Saeed Anwar was all about style. Watching him bat was like having a happiness pill….. 


Cricket in the 90s was fantastic. The departure of the likes of Imran Khan, Kapil Dev, Sir Vivian Richards or Sir Ian Botham did not matter much as their replacements were not only extremely talented but possessed the aura, which left the fans and critics spellbound. The emergence of Sri Lanka as a force added a dynamic flavour in that decade. Be it the Test or the 50-over format, cricket was not one-dimensional, but extremely competitive and a treat for the eyes.

In the 1980s, pace attacks apart from the West Indians were unidimensional – one  Imran, one Kapil, one Hadlee, one McDermott in patches, Lillee in the early 80s – Botham and Bob Willis in phases.

But in the 90s, every attack became potent. Wasim-Waqar, Donald-Pollock-de Villiers, Ambrose-Walsh-Bishop and McGrath-Gillespie-Flemming.

If Wasim Akram, Waqar Younis, Curtly Ambrose or Allan Donald were in a devastating mood at one end, Sachin Tendulkar, Brian Lara, Aravinda de Silva and Sanath Jayasuriya would dominate the best of attacks like the gods. Whereas, batters like Michael Atherton and Steve Waugh would fight against all odds to prove that talent is not everything and sheer willpower can conquer any adversity.
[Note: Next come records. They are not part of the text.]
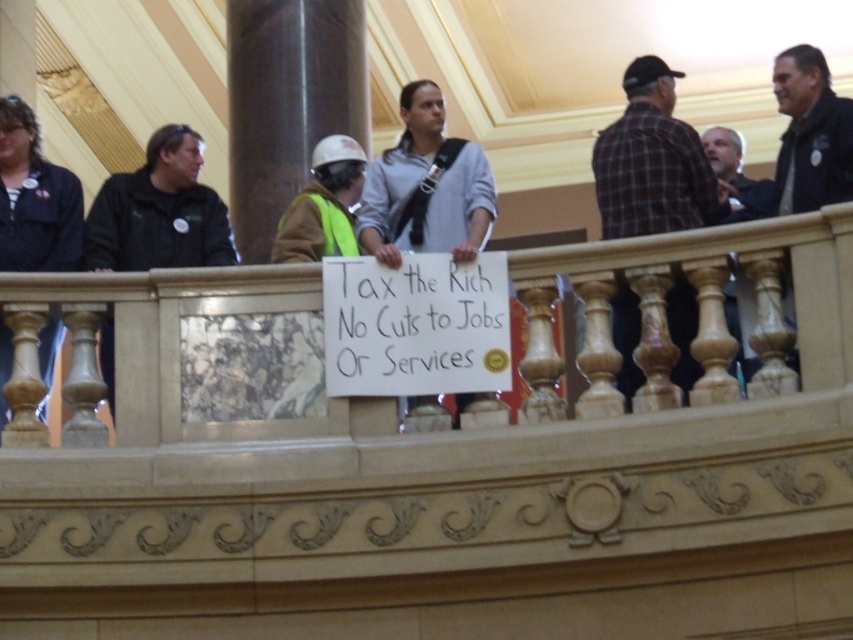
You are a photographer standing at the far end of the room. You want to take a photo of the hard hat at center and the black leather jacket at left. If your camera has a maximum focus range of 20 feet, will you be able to capture both objects clearly in the same frame?

The black leather jacket at left is 19.95 feet from the hard hat at center. Since the camera can focus up to 20 feet, both objects are within the 20 feet range, so yes, you can capture both clearly in the same frame.

You are a photographer standing in the scene and want to take a photo of the hard hat at center and the black leather jacket at left. Which object will appear larger in the photo?

The black leather jacket at left appears larger in the photo because it is closer to the viewer than the hard hat at center.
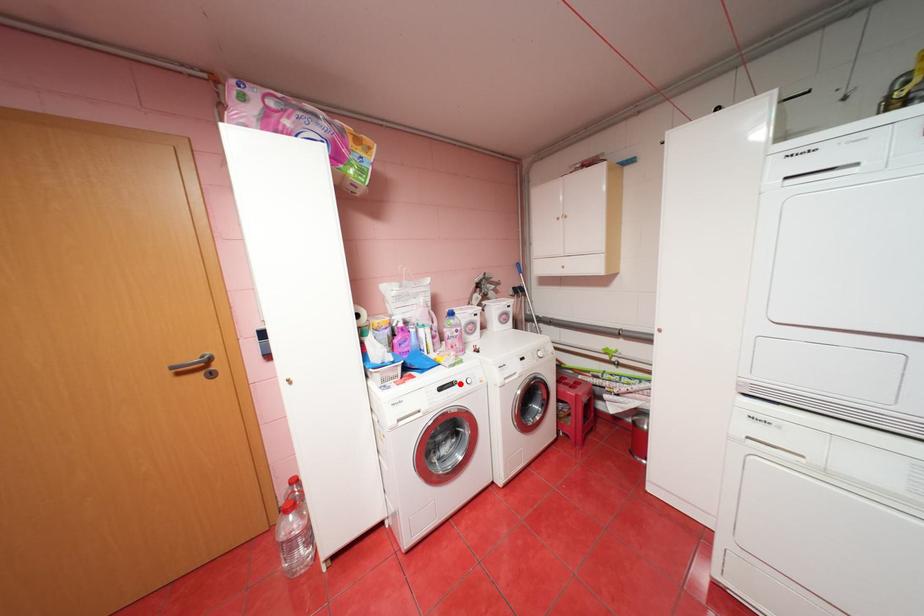
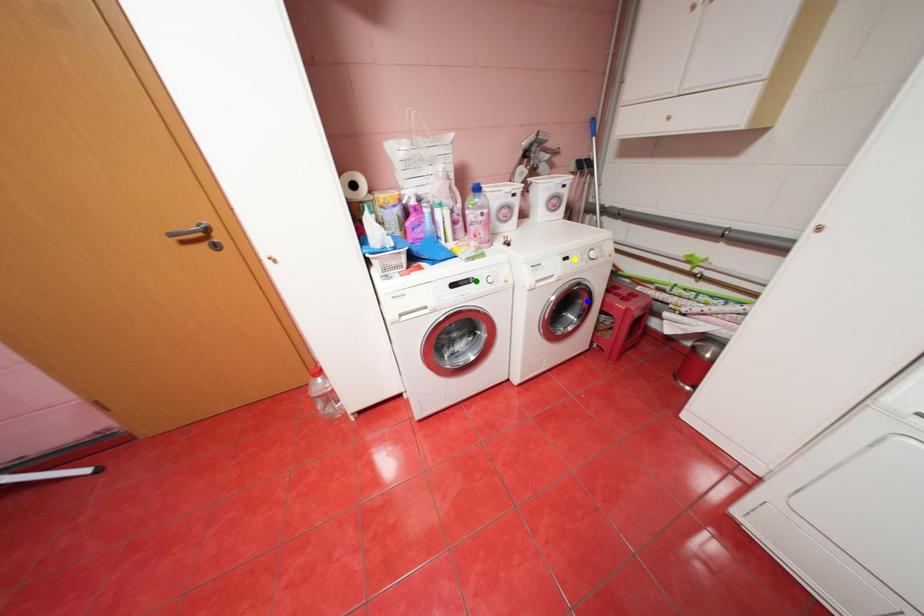
Question: I am providing you with two images of the same scene from different viewpoints. A red point is marked on the first image. You are given multiple points on the second image. In image 2, which mark is for the same physical point as the one in image 1?

Choices:
 (A) blue point
 (B) green point
 (C) yellow point

Answer: (B)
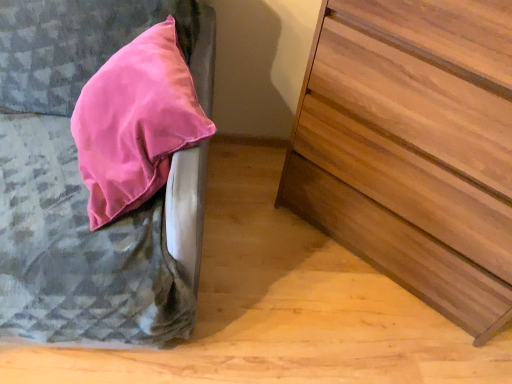
Question: Can you confirm if wooden chest of drawers at right is taller than satin pink pillow at upper left?

Choices:
 (A) yes
 (B) no

Answer: (A)

Question: Considering the relative sizes of wooden chest of drawers at right and satin pink pillow at upper left in the image provided, is wooden chest of drawers at right smaller than satin pink pillow at upper left?

Choices:
 (A) yes
 (B) no

Answer: (A)

Question: Is wooden chest of drawers at right looking in the opposite direction of satin pink pillow at upper left?

Choices:
 (A) no
 (B) yes

Answer: (A)

Question: Does wooden chest of drawers at right appear on the left side of satin pink pillow at upper left?

Choices:
 (A) no
 (B) yes

Answer: (A)

Question: Is wooden chest of drawers at right in front of satin pink pillow at upper left?

Choices:
 (A) yes
 (B) no

Answer: (B)

Question: From the image's perspective, is wooden chest of drawers at right under satin pink pillow at upper left?

Choices:
 (A) yes
 (B) no

Answer: (A)

Question: Can you confirm if satin pink pillow at upper left is bigger than wooden chest of drawers at right?

Choices:
 (A) no
 (B) yes

Answer: (B)

Question: Is satin pink pillow at upper left completely or partially outside of wooden chest of drawers at right?

Choices:
 (A) yes
 (B) no

Answer: (A)

Question: Is satin pink pillow at upper left closer to camera compared to wooden chest of drawers at right?

Choices:
 (A) no
 (B) yes

Answer: (B)

Question: From a real-world perspective, is satin pink pillow at upper left on top of wooden chest of drawers at right?

Choices:
 (A) yes
 (B) no

Answer: (B)

Question: Is satin pink pillow at upper left looking in the opposite direction of wooden chest of drawers at right?

Choices:
 (A) no
 (B) yes

Answer: (A)

Question: From a real-world perspective, is satin pink pillow at upper left positioned under wooden chest of drawers at right based on gravity?

Choices:
 (A) no
 (B) yes

Answer: (B)

Question: Looking at their shapes, would you say satin pink pillow at upper left is wider or thinner than wooden chest of drawers at right?

Choices:
 (A) wide
 (B) thin

Answer: (A)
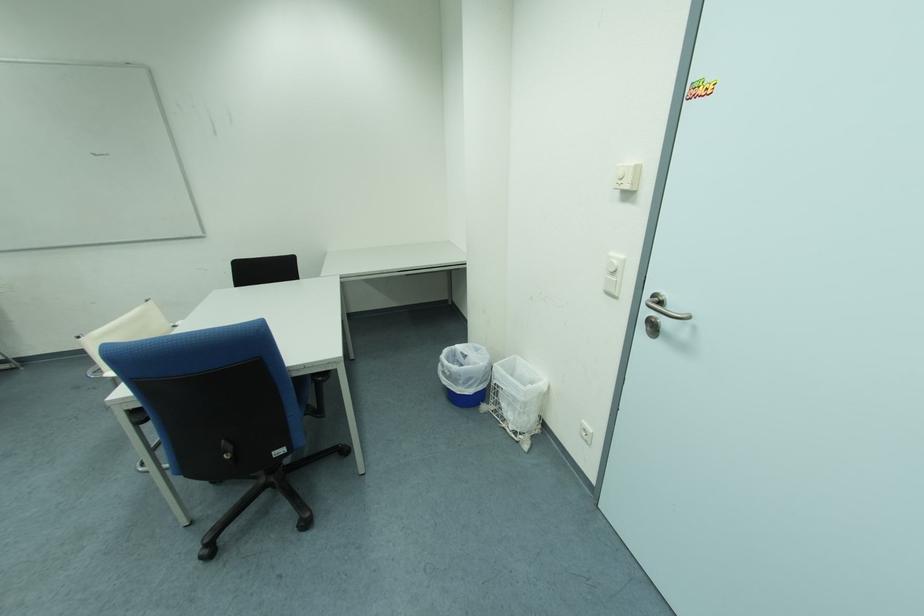
Locate an element on the screen. thermostat dial is located at coordinates (626, 176).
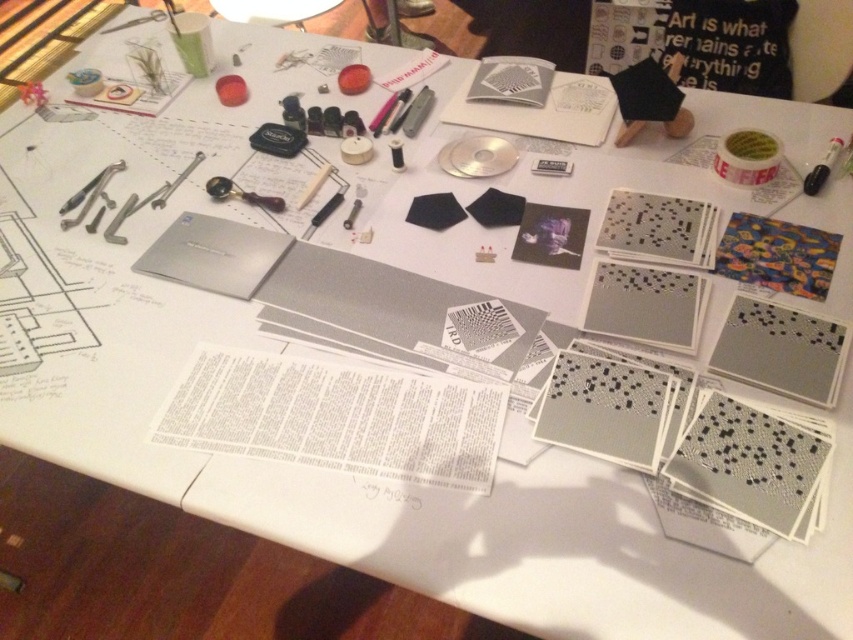
You need to place both the metallic silver wrench at left and the metallic silver pen at center into a drawer that can only accommodate items narrower than the pen. Which item cannot fit into the drawer?

The metallic silver wrench at left cannot fit into the drawer because its width is larger than the metallic silver pen at center, which the drawer can only accommodate items narrower than the pen.

You are a delivery robot with a height of 1.2 meters. You need to deliver a package to the point marked at point (834, 150) on the table. Can you reach the point without bending down?

The distance between point (834, 150) and the camera is 1.17 meters. Since the robot is 1.2 meters tall, it can reach the point without bending down as its height is slightly greater than the distance required.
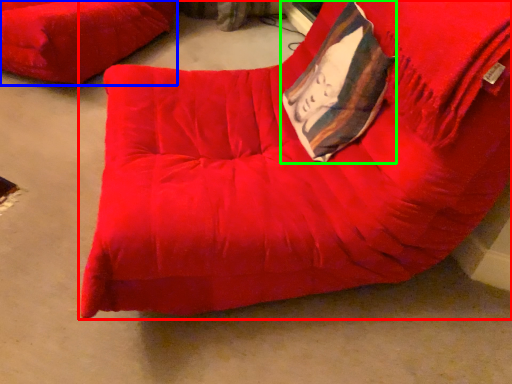
Question: Which object is the farthest from furniture (highlighted by a red box)? Choose among these: furniture (highlighted by a blue box) or throw pillow (highlighted by a green box).

Choices:
 (A) furniture
 (B) throw pillow

Answer: (A)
On the other hand, two guys named Shane Warne and Muttiah Muralitharan waved the magic of spin to leave the world moved with astonishment.
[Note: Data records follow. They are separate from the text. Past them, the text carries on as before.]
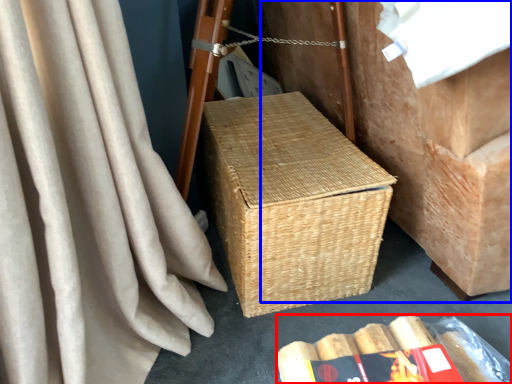
Question: Which object is closer to the camera taking this photo, storage box (highlighted by a red box) or furniture (highlighted by a blue box)?

Choices:
 (A) storage box
 (B) furniture

Answer: (B)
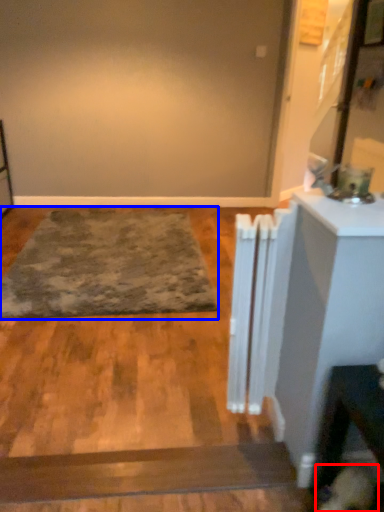
Question: Which object appears closest to the camera in this image, dog (highlighted by a red box) or mat (highlighted by a blue box)?

Choices:
 (A) dog
 (B) mat

Answer: (A)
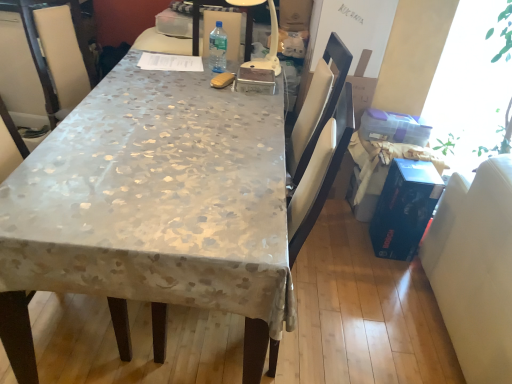
Where is `free space in front of blue cardboard box at right`? The image size is (512, 384). free space in front of blue cardboard box at right is located at coordinates (392, 274).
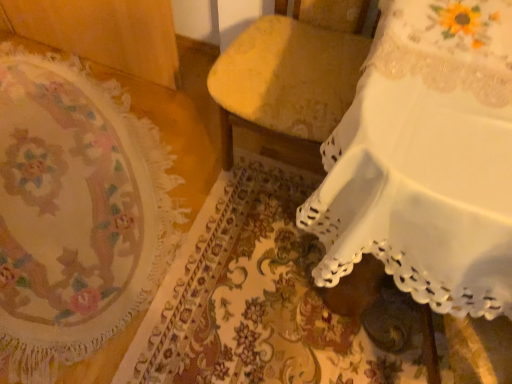
Image resolution: width=512 pixels, height=384 pixels. Identify the location of free space to the left of velvet yellow chair at center, which ranks as the first furniture in left-to-right order. (192, 125).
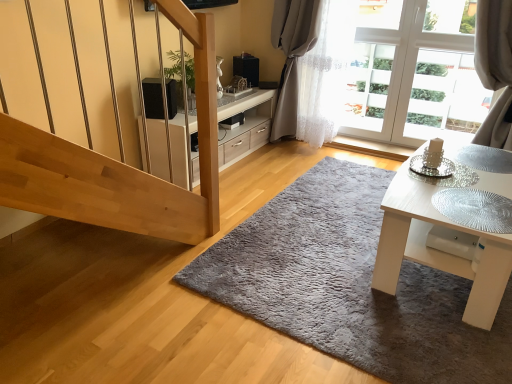
Question: From a real-world perspective, is white sheer curtain at upper right over gray fluffy rug at center?

Choices:
 (A) no
 (B) yes

Answer: (B)

Question: Is white sheer curtain at upper right outside gray fluffy rug at center?

Choices:
 (A) yes
 (B) no

Answer: (A)

Question: Is white sheer curtain at upper right at the right side of gray fluffy rug at center?

Choices:
 (A) no
 (B) yes

Answer: (A)

Question: Can you confirm if white sheer curtain at upper right is thinner than gray fluffy rug at center?

Choices:
 (A) yes
 (B) no

Answer: (A)

Question: Considering the relative sizes of white sheer curtain at upper right and gray fluffy rug at center in the image provided, is white sheer curtain at upper right smaller than gray fluffy rug at center?

Choices:
 (A) no
 (B) yes

Answer: (A)

Question: Is white glossy cabinet at center situated inside white sheer curtain at upper right or outside?

Choices:
 (A) outside
 (B) inside

Answer: (A)

Question: Relative to white sheer curtain at upper right, is white glossy cabinet at center in front or behind?

Choices:
 (A) front
 (B) behind

Answer: (A)

Question: From the image's perspective, is white glossy cabinet at center located above or below white sheer curtain at upper right?

Choices:
 (A) below
 (B) above

Answer: (A)

Question: From a real-world perspective, is white glossy cabinet at center above or below white sheer curtain at upper right?

Choices:
 (A) below
 (B) above

Answer: (A)

Question: From a real-world perspective, relative to white glossy cabinet at center, is white glossy table at lower right vertically above or below?

Choices:
 (A) below
 (B) above

Answer: (B)

Question: From the image's perspective, is white glossy table at lower right located above or below white glossy cabinet at center?

Choices:
 (A) above
 (B) below

Answer: (B)

Question: Considering the relative positions of white glossy table at lower right and white glossy cabinet at center in the image provided, is white glossy table at lower right to the left or to the right of white glossy cabinet at center?

Choices:
 (A) right
 (B) left

Answer: (A)

Question: Do you think white glossy table at lower right is within white glossy cabinet at center, or outside of it?

Choices:
 (A) outside
 (B) inside

Answer: (A)

Question: Based on their positions, is gray fluffy rug at center located to the left or right of white glossy table at lower right?

Choices:
 (A) left
 (B) right

Answer: (A)

Question: Is gray fluffy rug at center in front of or behind white glossy table at lower right in the image?

Choices:
 (A) behind
 (B) front

Answer: (B)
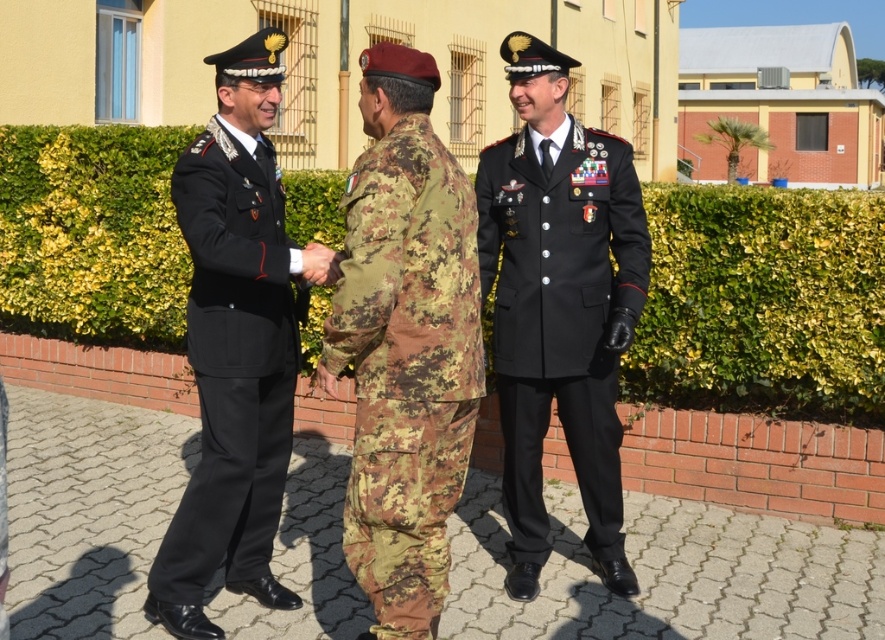
Which is above, green leafy hedge at center or black woolen coat at center?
In fact, the 90s saw the revival of spin in a big way, which made it more challenging, as because, the 80s had excellent pacers but no spinners apart from Abdul Qadir. But the 90s saw an explosion of spin with Warne, Murali, Anil Kumble, Mushtaq Ahmed and Saqlain Mushtaq with his doosras.

A bunch of all-time bests wandered around the cricket fields in a single era like the 90s. Their impact was so immense that some artists like Saeed Anwar got unnoticed. But somehow, whenever the Men in Green took the field, even the neutrals wished to watch Anwar in action. The Pakistan of 90s was more about the Two Ws, Saqlain’s doosra, Inzamam-ul-Haq’s run-outs and match-saving abilities and Shahid Afridi’s mad-hitting. When Anwar came out to bat, in the twinkle of an eye, Wasim, Waqar or Afridi were forgotten as because, nothing in this world could match the aura of that stylish batsman.
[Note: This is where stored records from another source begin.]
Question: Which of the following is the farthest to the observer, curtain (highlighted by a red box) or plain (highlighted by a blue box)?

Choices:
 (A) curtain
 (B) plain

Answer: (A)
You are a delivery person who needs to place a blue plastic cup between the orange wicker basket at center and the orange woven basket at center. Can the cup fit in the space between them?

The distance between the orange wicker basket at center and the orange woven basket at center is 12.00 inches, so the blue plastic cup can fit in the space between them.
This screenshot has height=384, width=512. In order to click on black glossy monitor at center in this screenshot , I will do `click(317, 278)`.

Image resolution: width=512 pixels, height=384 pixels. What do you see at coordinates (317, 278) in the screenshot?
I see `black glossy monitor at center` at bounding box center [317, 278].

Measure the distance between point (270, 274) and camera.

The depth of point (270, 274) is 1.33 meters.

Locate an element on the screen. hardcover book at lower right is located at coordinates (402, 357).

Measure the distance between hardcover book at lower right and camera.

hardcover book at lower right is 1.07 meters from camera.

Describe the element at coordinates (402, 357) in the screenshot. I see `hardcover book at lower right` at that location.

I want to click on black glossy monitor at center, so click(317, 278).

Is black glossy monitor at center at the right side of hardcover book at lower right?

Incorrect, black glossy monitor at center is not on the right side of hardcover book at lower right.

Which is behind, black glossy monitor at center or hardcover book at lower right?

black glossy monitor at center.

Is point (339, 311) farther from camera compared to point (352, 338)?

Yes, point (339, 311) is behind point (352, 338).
Anwar was not as gifted as Lara or Tendulkar. Neither did he have the technique of Sachin nor the temperament of Lara to play a long innings. Perhaps, his problems with fatigue syndrome halted him from playing long innings in Test matches; but on one occasion, when he decided to overcome fatigue, in 1999, the Eden Gardens witnessed one of the best knocks in the history of Test cricket. Anwar had his limitations with footwork and defence, but still, he was the centre of attraction when he was at the crease.

But why everyone loved to watch Anwar, even when a Tendulkar or Mark Waugh was around, remains a moot question. When the matter was about displaying grace and style, there were hardly any batsmen other than Lara to challenge Anwar. His style was the result of a brilliant hand-eye co-ordination,  which could place the ball through the tiniest of gaps in the field.

Anwar’s timing was a treat for the romantics. Those drives through the V and covers from the middle of the willow were reminiscent of a David Gower. The sweetly-timed drives would be followed up by some leg-glance with a Hyderabadiflavourr. Those were the moments for which a cricket lover can spend a whole day without getting tired.

Batting is a very complex mechanism. Some batters would make you feel the tension, while others would take you to a thriller-minute ride. Anwar belonged to the category of artists, who are born to provide pleasure.

As long as Anwar batted, you would forget the pangs and anxieties of life, because one could feel the flavor of Iqbal’s poetry and Noorjahan’s song in each stroke of Anwar.


Serenity and calmness prevailed while Anwar batted. That’s why everyone loved to watch Anwar bat.